Segment Open
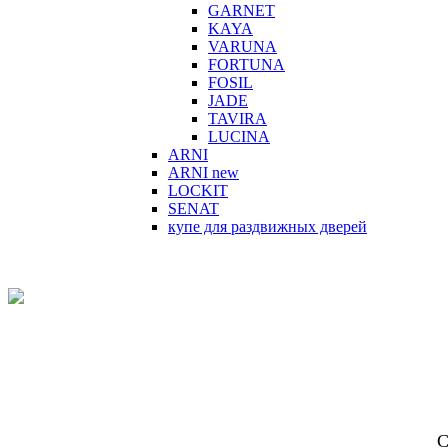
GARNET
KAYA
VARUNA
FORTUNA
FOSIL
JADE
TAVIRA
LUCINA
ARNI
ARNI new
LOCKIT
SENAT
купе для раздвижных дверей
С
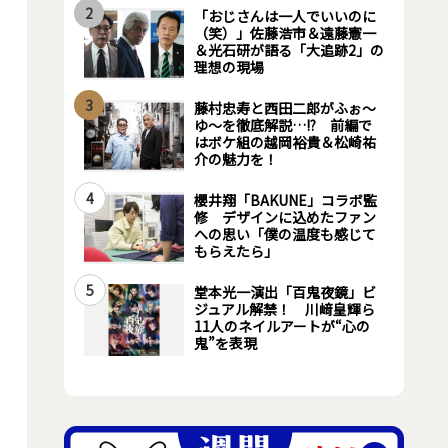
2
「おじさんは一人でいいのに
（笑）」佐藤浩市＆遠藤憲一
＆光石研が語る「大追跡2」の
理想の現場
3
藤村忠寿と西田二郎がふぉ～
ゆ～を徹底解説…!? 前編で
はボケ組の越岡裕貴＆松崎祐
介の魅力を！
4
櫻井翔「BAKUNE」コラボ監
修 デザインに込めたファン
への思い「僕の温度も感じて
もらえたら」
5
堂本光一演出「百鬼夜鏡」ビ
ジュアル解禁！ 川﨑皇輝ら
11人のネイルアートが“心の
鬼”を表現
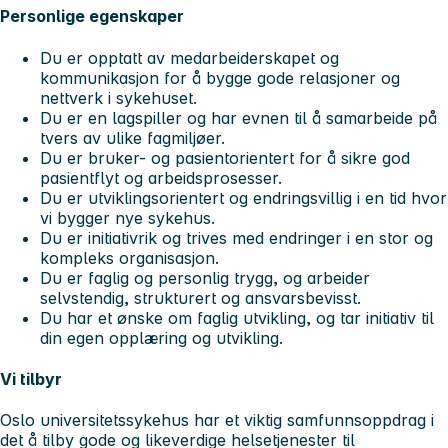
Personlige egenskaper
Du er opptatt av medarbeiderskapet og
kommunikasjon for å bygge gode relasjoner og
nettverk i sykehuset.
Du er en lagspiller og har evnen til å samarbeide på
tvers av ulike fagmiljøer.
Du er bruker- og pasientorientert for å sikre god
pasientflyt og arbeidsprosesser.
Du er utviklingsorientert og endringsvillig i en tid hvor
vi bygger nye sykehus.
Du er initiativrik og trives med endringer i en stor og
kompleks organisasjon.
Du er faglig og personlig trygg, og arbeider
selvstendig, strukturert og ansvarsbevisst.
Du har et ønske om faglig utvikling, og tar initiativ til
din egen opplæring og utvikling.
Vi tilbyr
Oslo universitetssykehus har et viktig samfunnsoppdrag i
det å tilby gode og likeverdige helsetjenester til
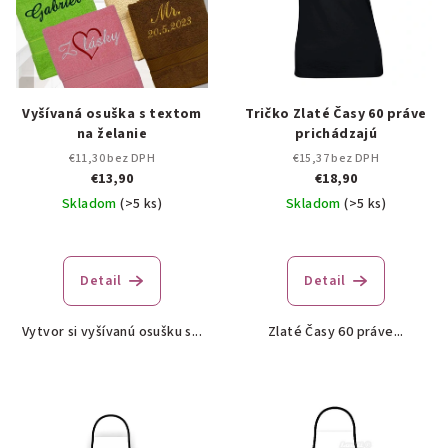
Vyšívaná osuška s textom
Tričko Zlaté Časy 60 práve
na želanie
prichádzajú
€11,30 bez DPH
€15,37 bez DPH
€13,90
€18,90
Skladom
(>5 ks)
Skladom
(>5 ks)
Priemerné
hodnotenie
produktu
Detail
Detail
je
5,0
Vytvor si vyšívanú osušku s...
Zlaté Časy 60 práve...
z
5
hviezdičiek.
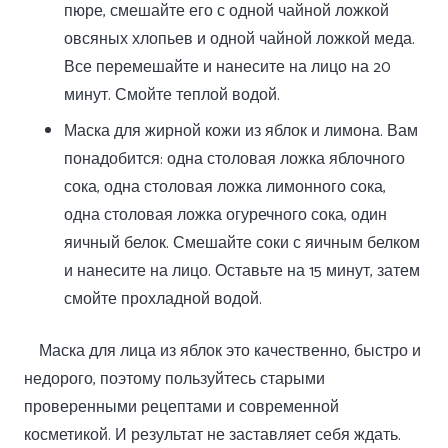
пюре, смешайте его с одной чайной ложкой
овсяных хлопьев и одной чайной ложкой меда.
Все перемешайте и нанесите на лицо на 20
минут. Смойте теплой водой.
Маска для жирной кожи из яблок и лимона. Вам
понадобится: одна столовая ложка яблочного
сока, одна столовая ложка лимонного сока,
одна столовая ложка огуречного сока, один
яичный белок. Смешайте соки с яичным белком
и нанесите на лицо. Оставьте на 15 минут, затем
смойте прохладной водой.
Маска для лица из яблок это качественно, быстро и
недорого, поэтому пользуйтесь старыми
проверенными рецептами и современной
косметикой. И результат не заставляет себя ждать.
Segment Closed
Segment Open
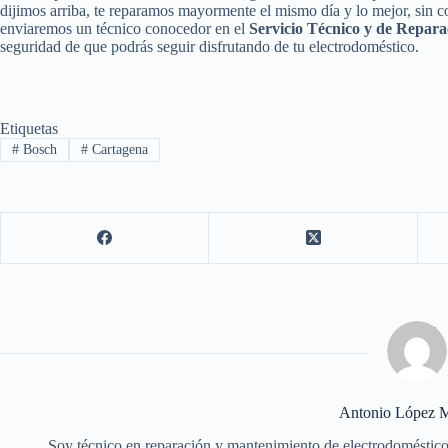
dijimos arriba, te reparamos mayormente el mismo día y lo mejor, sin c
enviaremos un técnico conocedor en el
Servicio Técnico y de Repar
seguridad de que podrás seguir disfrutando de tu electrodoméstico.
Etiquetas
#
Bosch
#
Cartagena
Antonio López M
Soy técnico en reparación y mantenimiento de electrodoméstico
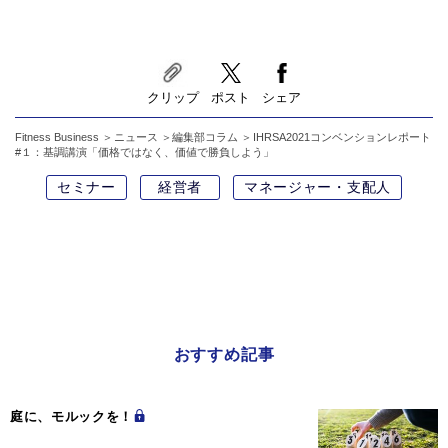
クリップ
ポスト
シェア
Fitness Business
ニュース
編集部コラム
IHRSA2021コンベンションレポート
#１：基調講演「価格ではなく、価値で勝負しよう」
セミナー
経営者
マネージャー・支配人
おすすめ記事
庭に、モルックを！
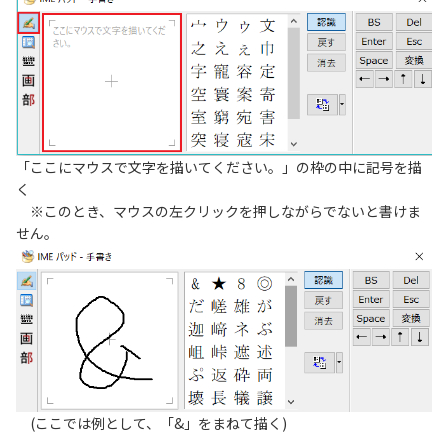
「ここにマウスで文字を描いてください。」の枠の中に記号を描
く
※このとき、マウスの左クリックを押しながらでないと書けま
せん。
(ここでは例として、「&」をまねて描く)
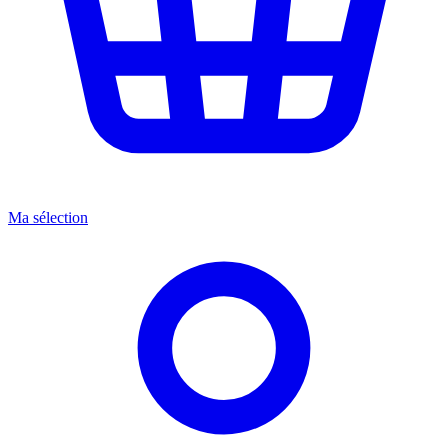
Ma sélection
Segment Closed
* [Brief]:
Retype the records starting at the line that contains "dijimos arriba, te" and ending after the line that contains "Ma sélection". Omit the pictures from your answer.

* [Finished task]:
dijimos arriba, te reparamos mayormente el mismo día y lo mejor, sin c
enviaremos un técnico conocedor en el
Servicio Técnico y de Repar
seguridad de que podrás seguir disfrutando de tu electrodoméstico.
Etiquetas
#
Bosch
#
Cartagena
Antonio López M
Soy técnico en reparación y mantenimiento de electrodoméstico
クリップ
ポスト
シェア
Fitness Business
ニュース
編集部コラム
IHRSA2021コンベンションレポート
#１：基調講演「価格ではなく、価値で勝負しよう」
セミナー
経営者
マネージャー・支配人
おすすめ記事
庭に、モルックを！
「ここにマウスで文字を描いてください。」の枠の中に記号を描
く
※このとき、マウスの左クリックを押しながらでないと書けま
せん。
(ここでは例として、「&」をまねて描く)
Ma sélection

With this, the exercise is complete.